To-do item
Return every line of the material below unchanged, character for character.

Data to use
*** Block opens ***
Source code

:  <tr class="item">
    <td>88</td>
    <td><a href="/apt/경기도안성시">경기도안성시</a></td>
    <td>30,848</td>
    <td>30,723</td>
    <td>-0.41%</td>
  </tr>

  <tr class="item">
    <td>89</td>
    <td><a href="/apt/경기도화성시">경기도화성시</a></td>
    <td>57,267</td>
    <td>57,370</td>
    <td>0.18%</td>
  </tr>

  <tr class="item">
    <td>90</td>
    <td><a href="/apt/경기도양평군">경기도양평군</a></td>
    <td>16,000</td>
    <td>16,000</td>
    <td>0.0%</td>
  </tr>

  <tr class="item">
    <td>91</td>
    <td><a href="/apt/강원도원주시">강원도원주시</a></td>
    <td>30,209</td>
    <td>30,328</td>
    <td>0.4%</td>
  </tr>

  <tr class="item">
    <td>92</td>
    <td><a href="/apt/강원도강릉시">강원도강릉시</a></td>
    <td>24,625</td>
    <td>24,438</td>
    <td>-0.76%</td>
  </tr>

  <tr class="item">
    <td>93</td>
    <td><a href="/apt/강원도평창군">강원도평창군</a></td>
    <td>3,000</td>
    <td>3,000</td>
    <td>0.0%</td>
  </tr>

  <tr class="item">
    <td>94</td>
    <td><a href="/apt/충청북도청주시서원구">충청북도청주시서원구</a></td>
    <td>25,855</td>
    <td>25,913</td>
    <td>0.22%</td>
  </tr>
*** Block closes ***
Solution to the problem
Source code

:  <tr class="item">
    <td>88</td>
    <td><a href="/apt/경기도안성시">경기도안성시</a></td>
    <td>30,848</td>
    <td>30,723</td>
    <td>-0.41%</td>
  </tr>

  <tr class="item">
    <td>89</td>
    <td><a href="/apt/경기도화성시">경기도화성시</a></td>
    <td>57,267</td>
    <td>57,370</td>
    <td>0.18%</td>
  </tr>

  <tr class="item">
    <td>90</td>
    <td><a href="/apt/경기도양평군">경기도양평군</a></td>
    <td>16,000</td>
    <td>16,000</td>
    <td>0.0%</td>
  </tr>

  <tr class="item">
    <td>91</td>
    <td><a href="/apt/강원도원주시">강원도원주시</a></td>
    <td>30,209</td>
    <td>30,328</td>
    <td>0.4%</td>
  </tr>

  <tr class="item">
    <td>92</td>
    <td><a href="/apt/강원도강릉시">강원도강릉시</a></td>
    <td>24,625</td>
    <td>24,438</td>
    <td>-0.76%</td>
  </tr>

  <tr class="item">
    <td>93</td>
    <td><a href="/apt/강원도평창군">강원도평창군</a></td>
    <td>3,000</td>
    <td>3,000</td>
    <td>0.0%</td>
  </tr>

  <tr class="item">
    <td>94</td>
    <td><a href="/apt/충청북도청주시서원구">충청북도청주시서원구</a></td>
    <td>25,855</td>
    <td>25,913</td>
    <td>0.22%</td>
  </tr>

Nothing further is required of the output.